Connecting New Farmers to Place, Agroecology, and Community through a Bilingual Organic Farm Incubator
Keywords:Agroecology, Beginning Farmers, Bilingual Education, Community Food Systems, Farm Incubator, Organic Farming, Place-based Food Systems, Values-based Food Systems, Food Sovereignty
Renewed public interest in the localized dimensions of food and farming systems offers opportunities for citizens to become more engaged in decision making about how their food is produced, distributed, and consumed, and, for all these actions, by whom. This paper explores an initiative designed to reinvigorate the production components of a place-based, regional food system through connecting diverse aspiring entrepreneurial farmers, nonprofit organizations, land grant university faculty, and food consumers around shared values. The characteristics that distinguish values-based food systems can be sets of values associated with environmentally sustainable production practices, the qualities of the food, the distribution of the food, and/or relationships with particular farmers and places (Ostrom, DeMaster, Noe, & Schermer, 2017).

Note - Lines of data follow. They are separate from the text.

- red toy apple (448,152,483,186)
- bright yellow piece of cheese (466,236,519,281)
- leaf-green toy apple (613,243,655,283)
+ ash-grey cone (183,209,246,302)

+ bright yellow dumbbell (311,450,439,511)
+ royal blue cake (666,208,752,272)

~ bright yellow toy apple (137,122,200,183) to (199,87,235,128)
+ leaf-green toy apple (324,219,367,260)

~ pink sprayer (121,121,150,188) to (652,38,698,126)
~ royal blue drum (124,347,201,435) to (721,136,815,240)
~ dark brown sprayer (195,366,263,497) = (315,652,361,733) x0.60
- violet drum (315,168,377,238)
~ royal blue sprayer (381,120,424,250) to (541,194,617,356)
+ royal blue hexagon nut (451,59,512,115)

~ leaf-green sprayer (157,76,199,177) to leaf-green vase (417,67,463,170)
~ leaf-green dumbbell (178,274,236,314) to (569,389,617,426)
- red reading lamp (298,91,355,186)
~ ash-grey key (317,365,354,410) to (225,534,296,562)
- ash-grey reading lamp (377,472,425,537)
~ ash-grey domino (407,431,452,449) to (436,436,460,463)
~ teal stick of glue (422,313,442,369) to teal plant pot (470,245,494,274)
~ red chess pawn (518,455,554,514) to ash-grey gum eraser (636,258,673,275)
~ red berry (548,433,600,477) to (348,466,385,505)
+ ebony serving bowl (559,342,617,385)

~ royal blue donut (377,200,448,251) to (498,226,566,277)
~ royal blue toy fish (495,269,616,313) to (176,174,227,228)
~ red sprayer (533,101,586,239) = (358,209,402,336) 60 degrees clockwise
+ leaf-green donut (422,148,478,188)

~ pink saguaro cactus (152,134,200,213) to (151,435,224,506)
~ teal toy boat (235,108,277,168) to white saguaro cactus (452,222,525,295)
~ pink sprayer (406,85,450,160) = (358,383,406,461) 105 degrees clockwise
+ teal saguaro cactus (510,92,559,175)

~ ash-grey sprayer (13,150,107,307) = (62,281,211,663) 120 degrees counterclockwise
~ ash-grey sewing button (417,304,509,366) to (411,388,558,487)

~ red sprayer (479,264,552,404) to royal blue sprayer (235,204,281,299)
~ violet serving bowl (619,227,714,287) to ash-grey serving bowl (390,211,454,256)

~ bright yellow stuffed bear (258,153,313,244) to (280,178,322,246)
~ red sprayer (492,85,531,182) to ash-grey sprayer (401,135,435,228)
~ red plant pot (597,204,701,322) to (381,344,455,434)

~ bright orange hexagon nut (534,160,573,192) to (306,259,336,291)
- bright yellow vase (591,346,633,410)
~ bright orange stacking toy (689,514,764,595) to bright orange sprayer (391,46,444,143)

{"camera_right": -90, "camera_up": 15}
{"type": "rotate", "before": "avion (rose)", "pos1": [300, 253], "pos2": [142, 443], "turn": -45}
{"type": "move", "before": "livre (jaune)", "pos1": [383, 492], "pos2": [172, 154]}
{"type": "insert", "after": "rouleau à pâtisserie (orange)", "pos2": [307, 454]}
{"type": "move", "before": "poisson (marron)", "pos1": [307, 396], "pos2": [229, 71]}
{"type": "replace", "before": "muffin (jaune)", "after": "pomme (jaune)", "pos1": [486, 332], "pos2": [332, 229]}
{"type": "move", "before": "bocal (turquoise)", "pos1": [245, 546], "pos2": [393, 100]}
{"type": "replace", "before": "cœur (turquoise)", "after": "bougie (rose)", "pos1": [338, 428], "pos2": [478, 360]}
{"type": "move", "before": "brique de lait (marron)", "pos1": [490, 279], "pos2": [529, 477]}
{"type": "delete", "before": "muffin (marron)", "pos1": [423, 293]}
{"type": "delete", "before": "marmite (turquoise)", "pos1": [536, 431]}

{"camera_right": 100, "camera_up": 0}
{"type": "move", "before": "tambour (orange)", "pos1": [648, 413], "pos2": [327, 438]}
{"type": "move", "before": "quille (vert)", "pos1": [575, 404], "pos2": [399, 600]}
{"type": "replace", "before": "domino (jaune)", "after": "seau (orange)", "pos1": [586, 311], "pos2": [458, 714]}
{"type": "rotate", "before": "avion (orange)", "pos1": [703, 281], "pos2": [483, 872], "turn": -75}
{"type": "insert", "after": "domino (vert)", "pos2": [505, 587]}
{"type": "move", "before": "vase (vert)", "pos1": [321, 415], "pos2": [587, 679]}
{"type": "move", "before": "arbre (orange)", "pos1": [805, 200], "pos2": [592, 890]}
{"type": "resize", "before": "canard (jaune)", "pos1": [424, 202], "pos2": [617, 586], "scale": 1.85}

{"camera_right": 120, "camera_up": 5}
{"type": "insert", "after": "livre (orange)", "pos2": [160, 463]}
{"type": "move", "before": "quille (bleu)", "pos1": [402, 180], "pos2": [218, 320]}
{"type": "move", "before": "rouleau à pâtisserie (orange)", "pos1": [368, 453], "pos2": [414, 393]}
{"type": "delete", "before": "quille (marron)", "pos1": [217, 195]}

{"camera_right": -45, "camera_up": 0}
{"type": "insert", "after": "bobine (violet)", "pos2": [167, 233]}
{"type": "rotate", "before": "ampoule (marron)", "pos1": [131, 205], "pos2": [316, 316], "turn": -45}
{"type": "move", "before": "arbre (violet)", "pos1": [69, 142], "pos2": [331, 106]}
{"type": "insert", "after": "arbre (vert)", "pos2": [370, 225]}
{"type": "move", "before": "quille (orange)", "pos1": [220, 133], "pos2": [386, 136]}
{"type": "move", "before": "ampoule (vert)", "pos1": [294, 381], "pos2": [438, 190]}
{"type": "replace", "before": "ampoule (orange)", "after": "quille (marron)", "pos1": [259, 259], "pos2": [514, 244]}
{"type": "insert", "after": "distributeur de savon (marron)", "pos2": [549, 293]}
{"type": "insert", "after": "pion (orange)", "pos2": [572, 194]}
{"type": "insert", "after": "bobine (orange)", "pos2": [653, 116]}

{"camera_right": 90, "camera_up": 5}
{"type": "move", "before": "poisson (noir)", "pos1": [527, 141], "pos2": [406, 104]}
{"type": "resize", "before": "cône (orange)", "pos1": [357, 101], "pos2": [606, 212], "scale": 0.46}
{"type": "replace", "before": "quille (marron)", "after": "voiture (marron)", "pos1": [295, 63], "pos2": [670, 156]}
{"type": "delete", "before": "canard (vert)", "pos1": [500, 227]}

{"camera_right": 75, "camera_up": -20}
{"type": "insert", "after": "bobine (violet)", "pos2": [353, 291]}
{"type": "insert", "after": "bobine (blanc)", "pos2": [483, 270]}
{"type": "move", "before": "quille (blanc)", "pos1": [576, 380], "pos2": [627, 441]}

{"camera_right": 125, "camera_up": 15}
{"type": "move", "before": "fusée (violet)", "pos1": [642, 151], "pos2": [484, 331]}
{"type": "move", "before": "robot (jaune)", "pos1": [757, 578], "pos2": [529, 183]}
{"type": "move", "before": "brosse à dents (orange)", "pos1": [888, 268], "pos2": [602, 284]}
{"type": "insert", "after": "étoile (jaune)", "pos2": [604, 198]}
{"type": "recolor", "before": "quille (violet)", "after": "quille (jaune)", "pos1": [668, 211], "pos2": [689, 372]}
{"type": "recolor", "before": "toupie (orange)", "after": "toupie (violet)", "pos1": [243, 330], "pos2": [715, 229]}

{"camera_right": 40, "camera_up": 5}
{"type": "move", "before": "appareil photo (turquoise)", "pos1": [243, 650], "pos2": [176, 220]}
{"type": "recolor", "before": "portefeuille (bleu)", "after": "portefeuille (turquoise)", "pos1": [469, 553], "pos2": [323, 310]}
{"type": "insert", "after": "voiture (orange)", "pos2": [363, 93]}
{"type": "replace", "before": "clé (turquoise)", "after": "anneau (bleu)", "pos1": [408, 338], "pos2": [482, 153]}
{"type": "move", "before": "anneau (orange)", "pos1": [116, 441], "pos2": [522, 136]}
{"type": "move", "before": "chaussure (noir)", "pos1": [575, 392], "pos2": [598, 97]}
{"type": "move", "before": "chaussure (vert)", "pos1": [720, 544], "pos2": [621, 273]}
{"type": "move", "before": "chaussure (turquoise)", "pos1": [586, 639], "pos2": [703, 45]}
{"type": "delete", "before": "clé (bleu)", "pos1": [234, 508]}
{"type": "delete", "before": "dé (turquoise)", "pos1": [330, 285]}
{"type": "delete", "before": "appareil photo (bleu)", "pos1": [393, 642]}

Based on interviews and participant observation, our participatory research with the Viva Farms bilingual farm incubator program explores the role of place, social, and environmental values, and social learning in launching an incoming generation of women, immigrant, and low-income farmers. These themes have not been previously explored in the literature in relation to the success of new entry farmer initiatives. As of 2016, six years into the program, our findings show that 77 percent of past program participants were still farming in the same region, using agroecological farming practices and employing place-based marketing strategies.